The pilot was created after waste audits by Facilities Management's Recycling and Waste Reduction Unit in Sanford, Biological Sciences Building, Fuqua School of Business and the School of Nursing showed 40 percent of items thrown away could have been recycled and 43 percent could have been composted. That means only 17 percent of what was thrown away was actually trash.

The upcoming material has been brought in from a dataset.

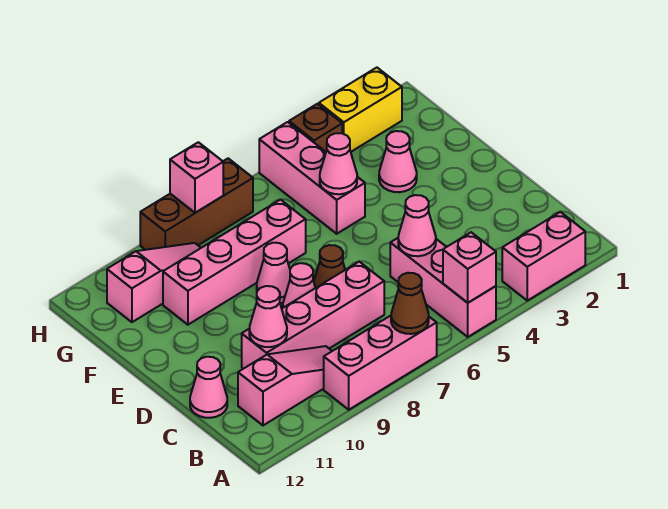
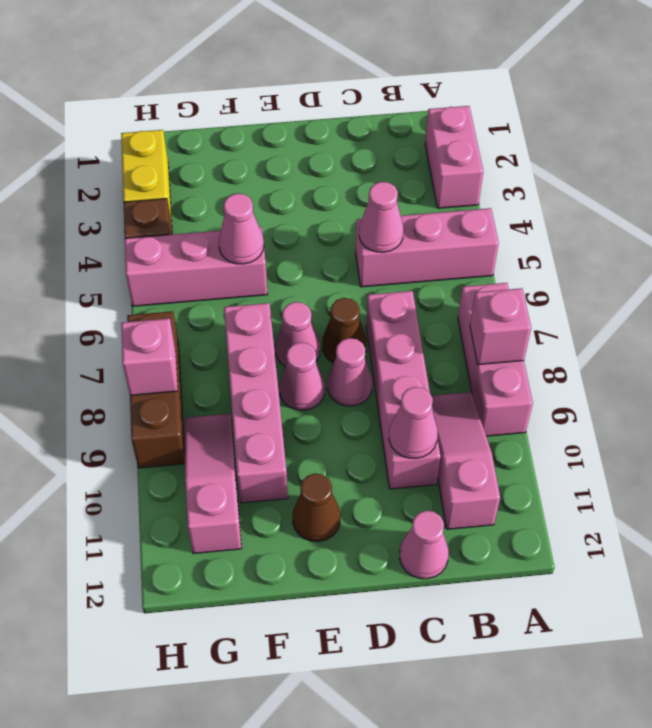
pink 1x1 brick [443,232,496,303] -> pink 1x1 brick moved to [470,288,531,365]
brown 1x1 cone [391,273,429,334] -> brown 1x1 cone moved to [292,473,341,542]
pink 1x1 cone [379,131,417,192] -> pink 1x1 cone moved to [275,302,320,366]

"We knew that a significant portion of the waste stream would be compostable material and recyclables, but didn't realize it would be such a large percentage of the waste," said Arwen Buchholz, Duke's recycling and waste reduction coordinator. "Based on research from other universities and municipalities we're confident that making the switch to single-stream recycling will help us better capture the 40 percent recycling that was put in the trash."

The findings were presented to students, faculty and staff who are members of Duke's Campus Sustainability Committee, which supported the implementation of the project.

The recycling and waste program may roll out to other buildings in the future and continue to spread, Buchholz said. The pilot complements Duke's normal recycling efforts, which services about 1,600 bins across campus.

"Typically speaking, businesses that use mixed recycling see a 20 to 45 percent increase in collections when switching to a mixed recycling collection," she said. "By collecting post-consumer compost and mixed recycling, we want to get as much out of our waste stream as possible."

As part of the pilot project, compost bins have been placed in break rooms or bathrooms to collect materials like coffee grinds and paper towels and cups.

Karen Kemp, assistant dean for communications and marketing at Sanford and a co-leader of the school's "Green Team," said the pilot helps sustainability efforts because she's encountered confusion about what can and can't be recycled. She said some employees practice a different recycling process at home, where items can be comingled.

"Pursuing sustainability is connected to Duke's academic mission and it's important for us to walk the walk," Kemp said. "The waste we generate is our responsibility, so making us responsible for recycling or composting our own trash may make us think twice about what we're doing."